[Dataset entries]
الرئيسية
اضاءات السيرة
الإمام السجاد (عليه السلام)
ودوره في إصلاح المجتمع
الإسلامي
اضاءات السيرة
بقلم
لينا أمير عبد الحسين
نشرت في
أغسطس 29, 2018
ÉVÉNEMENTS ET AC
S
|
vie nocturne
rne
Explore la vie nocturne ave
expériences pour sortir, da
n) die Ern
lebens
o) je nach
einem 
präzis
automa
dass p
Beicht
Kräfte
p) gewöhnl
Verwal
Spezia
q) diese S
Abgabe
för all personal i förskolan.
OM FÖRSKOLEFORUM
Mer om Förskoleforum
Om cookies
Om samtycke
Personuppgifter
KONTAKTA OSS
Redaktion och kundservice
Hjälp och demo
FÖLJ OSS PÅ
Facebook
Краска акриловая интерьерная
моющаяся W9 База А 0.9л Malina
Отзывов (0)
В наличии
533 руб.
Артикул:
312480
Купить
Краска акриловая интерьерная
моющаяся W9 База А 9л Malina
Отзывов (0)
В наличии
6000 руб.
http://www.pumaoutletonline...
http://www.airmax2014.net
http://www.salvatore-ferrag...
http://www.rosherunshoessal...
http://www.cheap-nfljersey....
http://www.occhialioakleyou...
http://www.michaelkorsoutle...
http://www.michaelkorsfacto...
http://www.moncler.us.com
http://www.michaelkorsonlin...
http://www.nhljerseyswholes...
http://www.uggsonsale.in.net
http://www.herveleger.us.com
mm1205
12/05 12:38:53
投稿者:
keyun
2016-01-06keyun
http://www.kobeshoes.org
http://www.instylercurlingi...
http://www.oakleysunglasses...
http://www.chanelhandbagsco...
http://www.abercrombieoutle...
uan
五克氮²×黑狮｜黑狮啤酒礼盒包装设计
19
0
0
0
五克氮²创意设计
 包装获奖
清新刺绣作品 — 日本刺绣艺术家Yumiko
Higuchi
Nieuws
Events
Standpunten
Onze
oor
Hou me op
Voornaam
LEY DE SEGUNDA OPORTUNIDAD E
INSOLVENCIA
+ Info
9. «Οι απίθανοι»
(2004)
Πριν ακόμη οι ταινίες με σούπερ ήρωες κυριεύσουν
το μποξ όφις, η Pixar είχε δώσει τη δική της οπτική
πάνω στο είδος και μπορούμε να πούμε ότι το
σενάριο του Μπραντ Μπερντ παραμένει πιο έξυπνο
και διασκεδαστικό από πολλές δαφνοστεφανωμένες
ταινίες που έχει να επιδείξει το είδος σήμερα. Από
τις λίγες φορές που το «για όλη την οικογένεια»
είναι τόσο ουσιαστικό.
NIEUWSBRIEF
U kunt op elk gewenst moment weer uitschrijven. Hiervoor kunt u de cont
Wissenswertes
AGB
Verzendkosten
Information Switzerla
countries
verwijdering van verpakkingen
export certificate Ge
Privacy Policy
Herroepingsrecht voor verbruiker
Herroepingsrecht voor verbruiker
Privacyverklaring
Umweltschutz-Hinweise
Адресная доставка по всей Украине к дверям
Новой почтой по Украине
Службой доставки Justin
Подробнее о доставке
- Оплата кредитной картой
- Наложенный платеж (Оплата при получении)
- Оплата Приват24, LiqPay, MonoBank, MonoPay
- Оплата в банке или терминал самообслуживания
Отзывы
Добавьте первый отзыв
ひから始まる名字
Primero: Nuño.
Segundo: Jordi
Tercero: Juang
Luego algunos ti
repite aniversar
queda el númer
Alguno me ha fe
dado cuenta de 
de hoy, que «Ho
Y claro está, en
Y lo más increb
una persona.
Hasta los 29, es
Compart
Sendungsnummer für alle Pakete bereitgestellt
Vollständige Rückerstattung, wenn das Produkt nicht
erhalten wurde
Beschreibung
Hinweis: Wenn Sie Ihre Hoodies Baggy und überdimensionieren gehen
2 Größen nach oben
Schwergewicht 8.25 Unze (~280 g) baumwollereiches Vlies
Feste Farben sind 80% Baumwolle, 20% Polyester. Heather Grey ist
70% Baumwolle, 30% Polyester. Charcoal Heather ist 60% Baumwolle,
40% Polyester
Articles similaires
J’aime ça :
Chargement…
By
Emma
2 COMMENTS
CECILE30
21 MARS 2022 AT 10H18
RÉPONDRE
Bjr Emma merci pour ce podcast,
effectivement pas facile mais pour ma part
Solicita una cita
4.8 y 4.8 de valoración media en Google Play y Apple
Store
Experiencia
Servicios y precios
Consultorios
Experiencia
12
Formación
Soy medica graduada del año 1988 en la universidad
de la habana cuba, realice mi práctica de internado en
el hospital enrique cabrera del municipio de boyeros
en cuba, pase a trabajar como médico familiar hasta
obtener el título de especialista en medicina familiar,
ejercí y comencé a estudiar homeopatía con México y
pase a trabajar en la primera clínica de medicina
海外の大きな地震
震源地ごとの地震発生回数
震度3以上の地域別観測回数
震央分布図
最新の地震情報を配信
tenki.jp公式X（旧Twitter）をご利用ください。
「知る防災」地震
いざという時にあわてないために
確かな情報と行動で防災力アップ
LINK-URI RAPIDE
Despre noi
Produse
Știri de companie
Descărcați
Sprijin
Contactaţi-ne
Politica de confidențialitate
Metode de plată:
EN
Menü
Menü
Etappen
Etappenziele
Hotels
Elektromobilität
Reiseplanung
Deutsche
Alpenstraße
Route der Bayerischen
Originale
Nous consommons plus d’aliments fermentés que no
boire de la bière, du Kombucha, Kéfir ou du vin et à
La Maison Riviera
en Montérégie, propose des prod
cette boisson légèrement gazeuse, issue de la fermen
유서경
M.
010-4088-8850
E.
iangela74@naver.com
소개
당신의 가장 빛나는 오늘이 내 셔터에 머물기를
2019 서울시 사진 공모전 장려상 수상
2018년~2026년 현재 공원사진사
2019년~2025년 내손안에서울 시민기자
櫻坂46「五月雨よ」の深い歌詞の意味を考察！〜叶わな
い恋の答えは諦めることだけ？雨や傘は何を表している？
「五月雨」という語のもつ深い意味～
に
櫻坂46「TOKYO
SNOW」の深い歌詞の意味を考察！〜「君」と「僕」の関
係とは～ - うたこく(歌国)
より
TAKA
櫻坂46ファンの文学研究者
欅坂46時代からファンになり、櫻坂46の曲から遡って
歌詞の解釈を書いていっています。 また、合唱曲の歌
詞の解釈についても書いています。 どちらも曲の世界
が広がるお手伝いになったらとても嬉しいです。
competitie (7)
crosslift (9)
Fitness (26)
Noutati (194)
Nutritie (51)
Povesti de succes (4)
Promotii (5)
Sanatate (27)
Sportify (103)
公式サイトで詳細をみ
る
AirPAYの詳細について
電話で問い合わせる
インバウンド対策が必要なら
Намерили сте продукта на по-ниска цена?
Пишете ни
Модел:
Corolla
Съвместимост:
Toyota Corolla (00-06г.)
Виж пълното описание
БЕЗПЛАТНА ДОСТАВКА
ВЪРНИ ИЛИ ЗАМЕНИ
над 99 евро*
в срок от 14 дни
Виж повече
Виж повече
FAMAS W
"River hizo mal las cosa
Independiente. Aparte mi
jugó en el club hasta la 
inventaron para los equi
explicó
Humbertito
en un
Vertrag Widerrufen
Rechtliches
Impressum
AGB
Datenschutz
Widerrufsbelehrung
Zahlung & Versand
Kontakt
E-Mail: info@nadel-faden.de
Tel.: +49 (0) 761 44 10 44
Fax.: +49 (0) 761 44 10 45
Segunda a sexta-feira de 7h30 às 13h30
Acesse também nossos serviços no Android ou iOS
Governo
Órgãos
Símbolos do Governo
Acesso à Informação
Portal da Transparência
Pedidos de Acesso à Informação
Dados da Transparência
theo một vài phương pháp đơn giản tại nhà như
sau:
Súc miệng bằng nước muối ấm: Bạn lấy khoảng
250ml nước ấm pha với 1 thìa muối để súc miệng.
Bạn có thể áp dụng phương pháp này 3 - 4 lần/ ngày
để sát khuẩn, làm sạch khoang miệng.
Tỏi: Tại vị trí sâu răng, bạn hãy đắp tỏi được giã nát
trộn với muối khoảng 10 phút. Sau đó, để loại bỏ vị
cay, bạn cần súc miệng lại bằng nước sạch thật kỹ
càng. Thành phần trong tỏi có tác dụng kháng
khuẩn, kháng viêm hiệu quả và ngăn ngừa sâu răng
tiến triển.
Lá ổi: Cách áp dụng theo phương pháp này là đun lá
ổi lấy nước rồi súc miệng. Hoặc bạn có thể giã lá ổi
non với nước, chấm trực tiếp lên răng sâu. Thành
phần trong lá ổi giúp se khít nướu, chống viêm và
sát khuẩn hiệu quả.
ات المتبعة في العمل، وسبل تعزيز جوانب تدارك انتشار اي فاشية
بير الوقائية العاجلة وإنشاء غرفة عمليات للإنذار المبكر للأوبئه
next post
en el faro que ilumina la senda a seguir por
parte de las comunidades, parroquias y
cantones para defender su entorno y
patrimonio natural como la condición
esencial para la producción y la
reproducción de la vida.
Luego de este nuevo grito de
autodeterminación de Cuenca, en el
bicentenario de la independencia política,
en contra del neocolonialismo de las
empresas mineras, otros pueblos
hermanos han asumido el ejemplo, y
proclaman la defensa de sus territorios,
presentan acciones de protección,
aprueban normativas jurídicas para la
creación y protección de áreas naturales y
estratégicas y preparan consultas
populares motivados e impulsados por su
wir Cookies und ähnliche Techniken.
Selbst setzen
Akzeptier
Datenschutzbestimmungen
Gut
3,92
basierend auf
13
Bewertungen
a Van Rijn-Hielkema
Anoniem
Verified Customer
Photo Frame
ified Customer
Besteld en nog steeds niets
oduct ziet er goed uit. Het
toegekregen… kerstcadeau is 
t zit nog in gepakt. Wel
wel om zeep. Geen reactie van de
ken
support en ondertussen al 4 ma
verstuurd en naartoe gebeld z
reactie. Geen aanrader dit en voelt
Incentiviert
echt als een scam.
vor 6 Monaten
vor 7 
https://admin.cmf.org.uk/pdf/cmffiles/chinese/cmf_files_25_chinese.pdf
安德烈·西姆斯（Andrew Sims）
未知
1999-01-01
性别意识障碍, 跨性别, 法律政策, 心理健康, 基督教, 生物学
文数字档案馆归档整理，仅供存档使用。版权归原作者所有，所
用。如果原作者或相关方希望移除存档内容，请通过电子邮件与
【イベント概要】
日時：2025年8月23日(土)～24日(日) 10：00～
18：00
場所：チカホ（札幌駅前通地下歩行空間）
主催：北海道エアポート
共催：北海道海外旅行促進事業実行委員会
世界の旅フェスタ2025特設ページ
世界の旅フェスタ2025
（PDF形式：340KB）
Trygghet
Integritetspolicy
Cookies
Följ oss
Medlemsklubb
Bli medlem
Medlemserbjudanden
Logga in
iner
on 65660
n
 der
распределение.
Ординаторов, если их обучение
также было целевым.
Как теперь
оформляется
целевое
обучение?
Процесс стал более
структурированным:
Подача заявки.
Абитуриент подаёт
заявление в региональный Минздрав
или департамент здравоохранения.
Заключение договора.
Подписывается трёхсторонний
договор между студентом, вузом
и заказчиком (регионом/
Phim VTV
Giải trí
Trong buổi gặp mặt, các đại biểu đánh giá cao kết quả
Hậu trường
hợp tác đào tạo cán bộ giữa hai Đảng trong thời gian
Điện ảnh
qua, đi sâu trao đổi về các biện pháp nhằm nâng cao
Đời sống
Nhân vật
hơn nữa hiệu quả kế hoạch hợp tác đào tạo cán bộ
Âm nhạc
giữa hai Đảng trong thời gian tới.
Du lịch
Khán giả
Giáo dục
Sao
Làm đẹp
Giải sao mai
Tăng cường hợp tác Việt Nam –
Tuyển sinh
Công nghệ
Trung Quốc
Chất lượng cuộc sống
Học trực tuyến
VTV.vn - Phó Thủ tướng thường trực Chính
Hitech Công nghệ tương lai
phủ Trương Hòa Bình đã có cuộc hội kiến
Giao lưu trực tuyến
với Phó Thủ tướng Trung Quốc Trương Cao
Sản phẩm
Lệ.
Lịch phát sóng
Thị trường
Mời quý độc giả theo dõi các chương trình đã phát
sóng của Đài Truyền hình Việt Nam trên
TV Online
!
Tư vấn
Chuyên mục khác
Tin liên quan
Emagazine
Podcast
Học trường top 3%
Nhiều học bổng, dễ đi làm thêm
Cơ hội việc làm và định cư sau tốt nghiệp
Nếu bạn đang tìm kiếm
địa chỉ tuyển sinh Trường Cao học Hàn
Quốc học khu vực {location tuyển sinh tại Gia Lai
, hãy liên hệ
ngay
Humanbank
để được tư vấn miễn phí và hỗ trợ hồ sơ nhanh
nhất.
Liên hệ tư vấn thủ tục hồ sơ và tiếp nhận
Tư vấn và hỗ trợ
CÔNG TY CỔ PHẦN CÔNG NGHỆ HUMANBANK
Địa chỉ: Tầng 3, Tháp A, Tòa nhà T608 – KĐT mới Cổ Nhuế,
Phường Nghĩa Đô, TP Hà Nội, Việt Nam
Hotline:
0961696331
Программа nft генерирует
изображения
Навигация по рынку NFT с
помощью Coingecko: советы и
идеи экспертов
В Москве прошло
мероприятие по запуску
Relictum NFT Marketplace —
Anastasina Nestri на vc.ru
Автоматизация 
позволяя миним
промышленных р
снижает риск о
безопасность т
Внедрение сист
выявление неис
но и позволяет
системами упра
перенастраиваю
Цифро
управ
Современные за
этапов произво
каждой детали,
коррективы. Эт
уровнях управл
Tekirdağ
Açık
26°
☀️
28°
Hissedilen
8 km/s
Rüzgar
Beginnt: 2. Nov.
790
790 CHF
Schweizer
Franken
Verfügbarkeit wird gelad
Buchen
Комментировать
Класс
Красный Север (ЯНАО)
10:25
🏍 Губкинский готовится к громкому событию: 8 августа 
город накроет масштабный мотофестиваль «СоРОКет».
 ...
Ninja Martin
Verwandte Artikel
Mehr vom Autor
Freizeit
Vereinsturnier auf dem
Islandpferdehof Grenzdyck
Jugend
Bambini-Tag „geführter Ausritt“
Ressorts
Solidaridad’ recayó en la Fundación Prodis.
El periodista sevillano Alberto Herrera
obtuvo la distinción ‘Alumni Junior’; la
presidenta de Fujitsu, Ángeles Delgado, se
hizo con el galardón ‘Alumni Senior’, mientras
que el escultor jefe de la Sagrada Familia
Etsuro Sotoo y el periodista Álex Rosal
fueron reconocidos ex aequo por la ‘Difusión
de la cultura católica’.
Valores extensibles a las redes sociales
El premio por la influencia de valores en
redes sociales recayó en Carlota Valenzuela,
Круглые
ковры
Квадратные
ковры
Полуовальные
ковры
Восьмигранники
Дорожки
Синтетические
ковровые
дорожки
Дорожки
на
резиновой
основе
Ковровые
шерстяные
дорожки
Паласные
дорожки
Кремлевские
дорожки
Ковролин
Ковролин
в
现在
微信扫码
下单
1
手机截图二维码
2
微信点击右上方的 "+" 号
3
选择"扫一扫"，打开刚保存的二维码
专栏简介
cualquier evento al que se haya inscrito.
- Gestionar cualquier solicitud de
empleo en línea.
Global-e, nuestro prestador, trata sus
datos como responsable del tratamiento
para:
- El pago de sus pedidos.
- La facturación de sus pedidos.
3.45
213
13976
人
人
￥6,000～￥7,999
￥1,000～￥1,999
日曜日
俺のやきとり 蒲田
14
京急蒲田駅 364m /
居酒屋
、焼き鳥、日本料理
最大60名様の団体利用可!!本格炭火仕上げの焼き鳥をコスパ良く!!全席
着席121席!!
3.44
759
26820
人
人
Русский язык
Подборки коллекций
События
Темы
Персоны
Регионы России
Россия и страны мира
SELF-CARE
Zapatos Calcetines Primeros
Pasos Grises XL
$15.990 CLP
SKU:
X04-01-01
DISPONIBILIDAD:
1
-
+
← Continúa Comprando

TASK STATEMENT>
Please rewrite the records from the beginning through the line containing "för all personal i förskolan.", inclusive, substituting "vie de quartier" for every "vie nocturne" and leaving everything else unchanged.

TASK RESULT>
الرئيسية
اضاءات السيرة
الإمام السجاد (عليه السلام)
ودوره في إصلاح المجتمع
الإسلامي
اضاءات السيرة
بقلم
لينا أمير عبد الحسين
نشرت في
أغسطس 29, 2018
ÉVÉNEMENTS ET AC
S
|
vie de quartier
rne
Explore la vie de quartier ave
expériences pour sortir, da
n) die Ern
lebens
o) je nach
einem 
präzis
automa
dass p
Beicht
Kräfte
p) gewöhnl
Verwal
Spezia
q) diese S
Abgabe
för all personal i förskolan.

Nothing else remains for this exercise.